→ **Quoted passage**:
Single by Sia and Kylie Minogue

from the album Reasonable Woman
- Released: 7 February 2024
- Studio: Echo Park Studios (Los Angeles); The Ribcage (Los Angeles);
- Genre: Pop; disco; dance-pop;
- Length: 2:52
- Label: Monkey Puzzle; Atlantic;
- Songwriters: Sia Furler; Jesse Shatkin;
- Producers: Jesse Shatkin; Jim-E Stack;

Sia singles chronology
| "Hass Hass" (2023) | "Dance Alone" (2024) | "Incredible" (2024) |

Kylie Minogue singles chronology
| "Hold on to Now" (2023) | "Dance Alone" (2024) | "Midnight Ride" (2024) |

Audio sample
- file; help;

Music video
- "Dance Alone" on YouTube

= Dance Alone (song) =

2024 single by Sia and Kylie Minogue

"Dance Alone" is a song by Australian singer-songwriters Sia and Kylie Minogue. It was released on 7 February 2024 by Atlantic Records as the second single from Sia's tenth studio album, Reasonable Woman. It is also included on Minogue's seventeenth studio album, Tension II (2024).

== Background and release ==
In September 2023, Sia announced her tenth studio album, Reasonable Woman, and released its lead single, "Gimme Love". In the same month, Kylie Minogue released her sixteenth studio album, Tension, to critical acclaim. Sia and Minogue had previously collaborated on the latter's twelfth studio album, Kiss Me Once (2014), with Sia executive producing the album and co-writing two songs. "Dance Alone" was first teased before a show at Minogue's residency in Las Vegas at the end of January 2024. It was then announced via social media on 1 February, and released alongside its lyric video on 7 February.

== Music video ==
The music video for "Dance Alone" was released on 15 March 2024; it was directed by Dano Cerny. Described as a "colourful" and "psychedelic" video, it features Minogue, and a quartet of dancers in Sia's signature black and blonde wigs.

→ **Work request**: Resume the article about the song "Dance Alone," starting right after its final sentence about the music video.

→ **Data listing**:

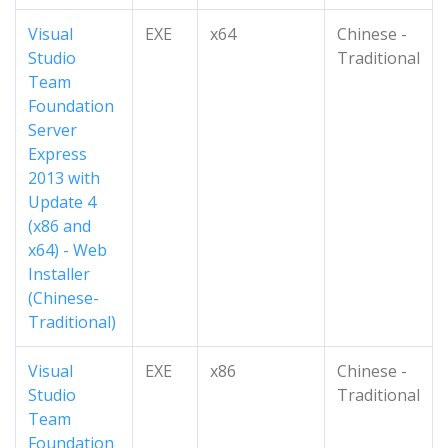
Visual
EXE
x64
Chinese -
Studio
Traditional
Team
Foundation
Server
Express
2013 with
Update 4
(x86 and
x64) - Web
Installer
(Chinese-
Traditional)
Visual
EXE
x86
Chinese -
Studio
Traditional
Team
Foundation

→ **Result for this task**:
== Personnel ==
- Sia – songwriting, vocals
- Kylie Minogue – vocals, vocal engineering
- Jesse Shatkin – songwriting, production, bass, drum programming, drums, engineering, keyboards, percussion, synthesizer
- Jim-E Stack – production, bass, drum programming, keyboards, percussion, synthesizer
- Eli Teplin – keyboards
- Ezekiel Chabon – additional engineering
- Samuel Dent – additional engineering
- Chris Gehringer – mastering
- Craig Kallman – A& R directing
- Serban Ghenea – mixing
- Jackie Wongso – marketing

== Track listing ==

- Digital download and streaming

1. "Dance Alone" – 2:52

- Digital download and streaming – Ofenbach remix

2. "Dance Alone" (Ofenbach Remix) – 2:36
3. "Dance Alone" (Ofenbach Extended Remix) – 3:29
4. "Dance Alone" – 2:52

- Digital download and streaming – Kito remix

5. "Dance Alone" (Kito Remix) – 3:09
6. "Dance Alone" – 2:52

- Digital download and streaming – remixes EP

7. "Dance Alone" – 2:52
8. "Dance Alone" (Ofenbach Remix) – 2:36
9. "Dance Alone" (Kito Remix) – 3:09
10. "Dance Alone" (Malibu Babie Remix) – 3:07
11. "Dance Alone" (Pure Shores Remix) – 2:44
12. "Dance Alone" (Gab Rhome Remix) – 3:25
13. "Dance Alone" (Extended Mix) – 4:05
14. "Dance Alone" (Slowed Down) – 3:35
15. "Dance Alone" (Sped Up) – 2:29

==Charts==

===Weekly charts===

Weekly chart performance for "Dance Alone"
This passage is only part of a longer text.